Brazil of ideas: public security and illegal market in debate

Revista Voto and the National Movement in Defense of the Brazilian Legal Market, coordinated by the Brazilian Institute of Ethics in Competition (ETCO) and the National Forum Against Piracy and Illegality (FNCP), together with more than 70 business entities and society organizations affected by illegal smuggling practices, held, on 01/08, in Rio de Janeiro, the Brazil Meeting of Ideas: Avante Brasil to discuss the riddle of insecurity that oppresses Brazil.

In order to foster dialogue between civil society, the public and private sectors in search of measures to end crime, increase security and contain the illegal market, the event was attended by TCU Minister João Augusto Ribeiro Nardes, the Chief Minister of the Institutional Security Office, Sérgio Westphalen Etchegoyen, and the Minister of Social Development, Osmar Terra, in addition to other authorities, political leaders and business entities.

For the chief minister of the Institutional Security Office, Sérgio Westphalen Etchegoyen, organized crime, responsible for drug trafficking, weapons and money laundering, is the greatest threat to Brazilian society today. "Brazil is experiencing an extraordinary situation, so it needs extraordinary solutions, such as the tightening of laws, to fight crime", guarantees Etchegoyen.

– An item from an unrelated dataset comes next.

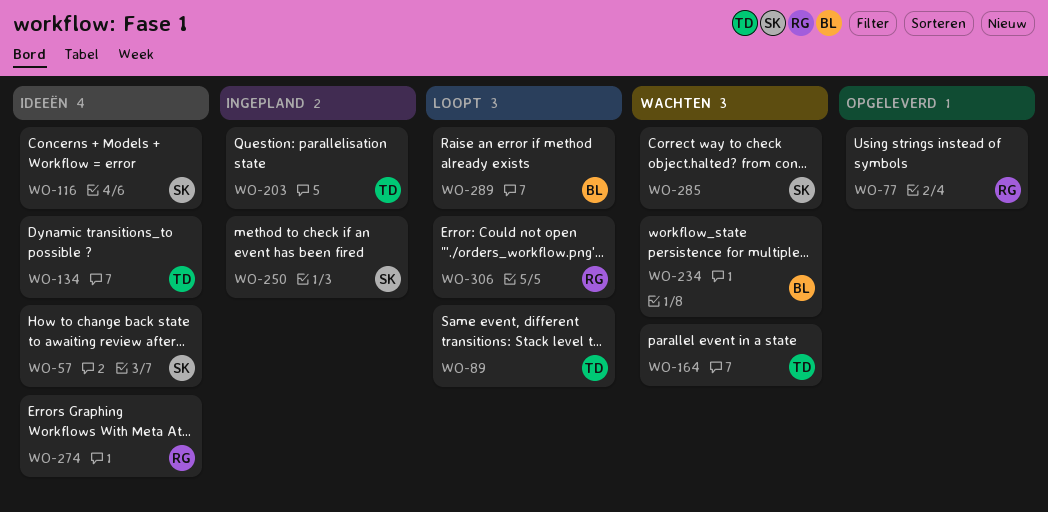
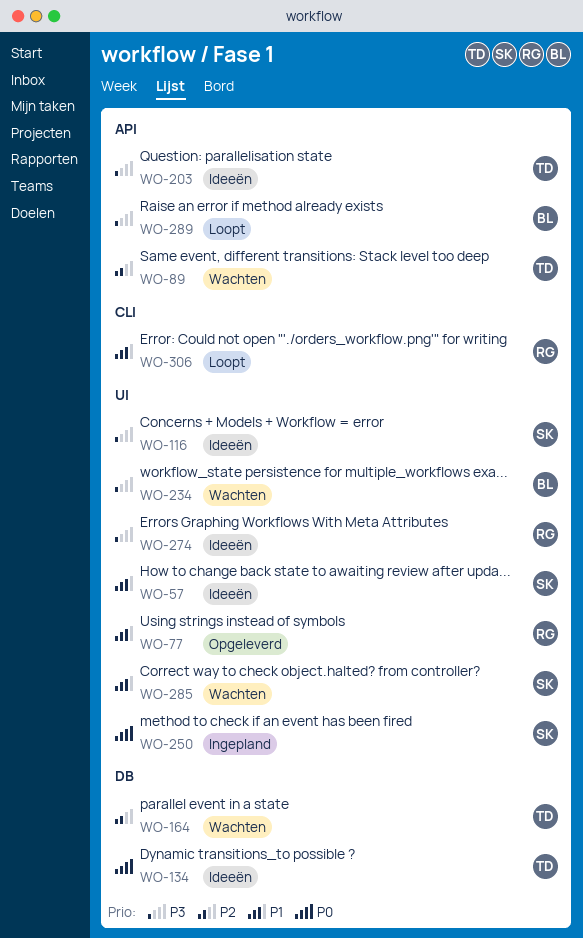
WO-89, status: Loopt -> Wachten
WO-203, status: Ingepland -> Ideeën

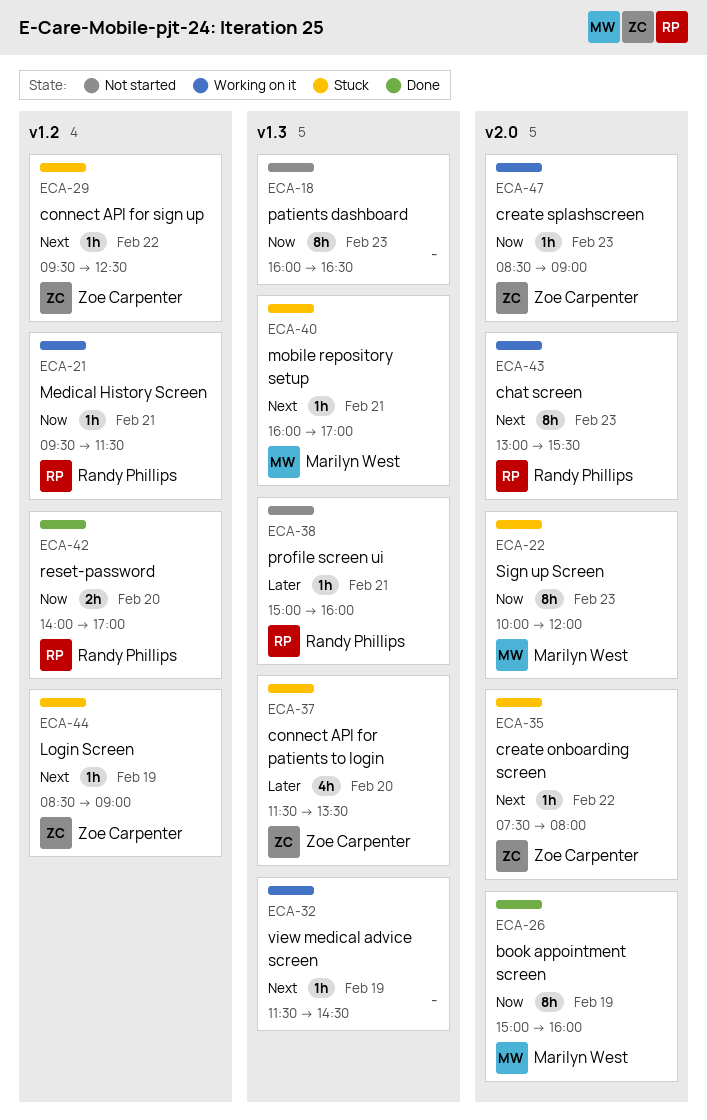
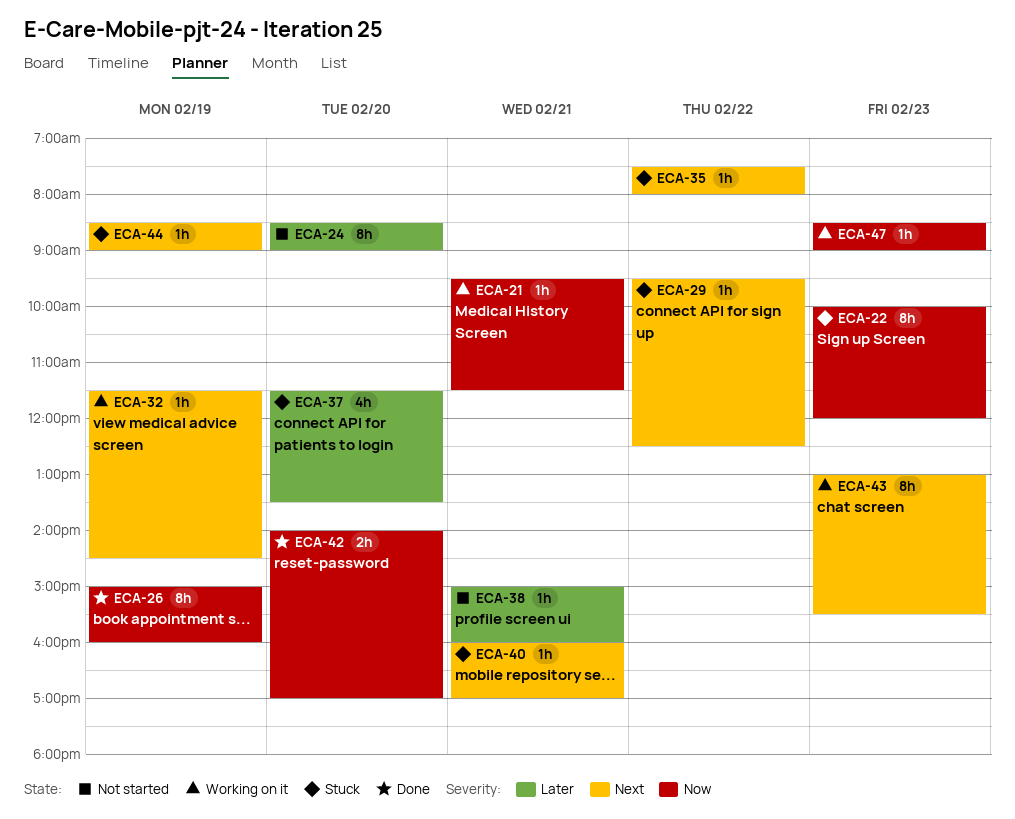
ECA-18: present -> none
ECA-24: none -> present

The Minister of the Federal Court of Accounts (TCU), José Augusto Nardes, also agrees that the fight against violence involves taking care of borders, where weapons, drugs and smuggling enter. “Brazil has 16 thousand kilometers of borders and there is no integrated policy. It is known that 68% of states do not share information. There needs to be a change and cooperation between the state departments to fight organized crime ”. In addition, sporadic security policies, such as the effective presence of the armed forces, are necessary, but not sufficient. Nardes also commented on the need for proper integration of the Federal Highway Police, the Federal Police and other bodies for effective border control.

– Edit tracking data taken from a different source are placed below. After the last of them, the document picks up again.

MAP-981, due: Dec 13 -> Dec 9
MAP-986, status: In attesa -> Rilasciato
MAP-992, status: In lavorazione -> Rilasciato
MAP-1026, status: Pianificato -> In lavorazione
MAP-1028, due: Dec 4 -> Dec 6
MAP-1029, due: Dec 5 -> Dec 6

According to the Minister of Social Development, Osmar Terra, measures to combat violence will only have effects if accompanied by social actions. "We need to show the youth that there is another possible world and rescue the citizenship of the population in these risk areas", comments Minister Terra, stressing that it is necessary to present a possibility for a future outside of organized crime. In addressing the destination of the extra budget for social actions, Terra states that he intends to reorganize basic health services, professional training and sports practice, with the aim of fostering dialogue between civil society, the public and private sectors in search of measures to ending crime, increasing security and containing the illegal market, the event was attended by TCU Minister João Augusto Ribeiro Nardes, Chief Minister of the Institutional Security Office, Sérgio Westphalen Etchegoyen, and Minister for Social Development , Osmar Terra, in addition to other authorities, political leaders and business entities.

According to Edson Vismona, coordinator of the Movement for the Defense of the Brazilian Legal Market, smuggling is the main source of financing for organized crime and a promoter of violence throughout the national territory. "Brazil is a large legal and illegal market and, to combat crime, it is essential that the State occupy the spaces before organized crime takes over".

In 2016, this criminal activity generated losses for the country in the order of R $ 130 billion, added to the losses of the productive sectors - tobacco, clothing, fuel, cosmetics, medicines, among others - and tax evasion, according to a FNCP survey.

The state of São Paulo is the largest consumer of illegal products and an important distribution center for these goods to the rest of the country. Rio de Janeiro, in addition to receiving these products, also faces the problem of cargo theft. There are more than 30 trucks stolen a day in Rio.

“In Rio de Janeiro, the illegal cigarette market corresponds to 36%, that is, the products are sold based on cargo theft, the result of smuggling and evading companies”, concludes Vismona.